The Workshop was the first step in the EPA review of NAAQS for the pollutants in question. Among regulations worldwide, the U.S. Clean Air Act is likely the single piece of legislation with the largest influence on atmospheric pollutants. The EPA sets NAAQS for six principal pollutants that are derived from numerous sources and are considered harmful to public health and the environment (the six pollutants are: ozone, particulate matter, carbon monoxide, sulfur oxides, nitrogen oxides, and lead). The Clean Air Act mandates that each of the six NAAQS be reviewed every five years, and each step of the process is conducted with close review by a committee of external experts, as well as input from all stakeholders.
The basis of a NAAQS revision is the Integrated Science Assessment, a comprehensive review, synthesis, and evaluation of the most policy-relevant science, where EPA identifies and assesses peer-reviewed information published up to the time of the standards review. All subsequent risk and policy assessment, followed by rulemaking, refers to this document.
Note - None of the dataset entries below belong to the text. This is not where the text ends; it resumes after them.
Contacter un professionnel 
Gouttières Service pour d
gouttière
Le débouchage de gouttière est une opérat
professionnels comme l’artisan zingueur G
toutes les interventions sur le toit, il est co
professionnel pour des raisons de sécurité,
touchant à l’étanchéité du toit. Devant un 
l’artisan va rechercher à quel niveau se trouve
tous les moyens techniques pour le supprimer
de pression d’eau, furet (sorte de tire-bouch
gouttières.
The Workshop provided a platform for subject matter experts in the general public to inform EPA of relevant data that has come to light since the last review of NAAQS for oxides of nitrogen and sulfur.
Dr. Dubois was one of three panelists tasked with discussing new developments in the influence of oxides of sulfur on mercury methylation. While the largest effect of oxides of sulfur on ecosystems is acidification, mercury methylation has attracted attention because of widespread concern about mercury found in fish caught in American lakes and rivers. As of 2010, there were 3,710 advisories for mercury, and 25 states had statewide advisories for mercury in freshwater lakes and/or rivers. 16.4 million lake acres and 1.14 million river miles were under advisory nationwide, which corresponds to 39% of the total lake acreage and 32% of total river miles. Mercury becomes a serious environmental neurotoxin when it is methylated by the action of sulfur-reducing aquatic microorganisms, and in the methylated form, starts accumulating in gradually higher concentrations at higher levels in the food chain. Several factors are known to influence the rate at which sulfur-reducing microorganisms produce methylmercury, including dissolved organic acids and pH, and it also has been established that when mercury is present, more atmospheric deposition of SO2 results in greater concentrations of methylmercury in sediment, in water, and in fish at the top of the aquatic food chain. However, an exact quantification of the influence of the various factors involved besides mercury and oxides of sulfur is still missing. The production of methylmercury in freshwater bodies increases when deposition of oxides of sulfur increases, and decreases when deposition decreases, but how much methylmercury is produced in various locations around the country cannot be reliably predicted. We do know, however, that where methylmercury is present in excessive amounts in fish, both mercury and oxides of sulfur have to excessive in the environment.